15) Pre-processing include deduplication of text with duplicate data and also to removed ids and identifications to respect privacy for users whos data was fed in training.
16) Bias were removed too, and it was verified with prompts technique that there was no bias in data to be trained.
17) Prompted finetuning was performed. Collection of prompts was collected through hackathons by BigScience collaborators. Datasets in public pool of prompts exclude harmful contents and coding languages especially for tasks such as sentiment analysis, question answering and so on.
18) Training data consists of various NLP tasks.
19) Design combinations are huge, to fine tune and confirm the final design following specifications were chosen. Fine tuning, scaling and other parameters are either chosen by standards or are industry standards, in any case definite reasoning is made for the same.

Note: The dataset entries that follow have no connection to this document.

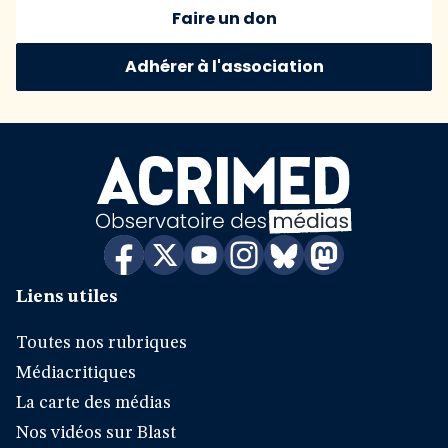
Faire un don
Adhérer à l'association
Liens utiles
Toutes nos rubriques
Médiacritiques
La carte des médias
Nos vidéos sur Blast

The aim was also to handle zero and few shots.
20) For pre-processing right way was devised to convert sentence to tokens. Term fertility, which is number of tokens per dataset of a size was computed to check the quality of pre-processing. Where very high fertility can mean a bad tokenization.
21) Byte Pair Encoding (BPE) algorithm is used for tokenization, with no normalization and a specific regex as specified in paper was used and splits all tokens used in text and even in programming language.
22) The state of art methods at this state in developments with 100+B parameters rely only of decoder only Transformer models. However, some works have tested encoder-decoder and encoder only models too. BLOOM works on decoder only model with prior references differ in the way a positional embedding layer to compute how far query is to the keys. And secondly, a layer of normalization was added to make training more stable.
23) Trained on Jean Zay supercomputer at IDRIS/CNRS for around 3 months with a grant. Training BLOOM took about 3.5 months.
24) Six variants of BLOOM were trained.
25) Performance measured for following tasks:
a) SuperGLUE one-shot task
b) Machine Translation
d) Code Generation
f) Bias, and many more
26) Most results are impressive and detailed values are given in paper referenced below.
 Scao, T. L., Fan, A., Akiki, C., Pavlick, E., Ilić, S., Hesslow, D., … & Manica, M. (2022). Bloom: A 176b-parameter open-access multilingual language model. arXiv preprint arXiv:2211.05100.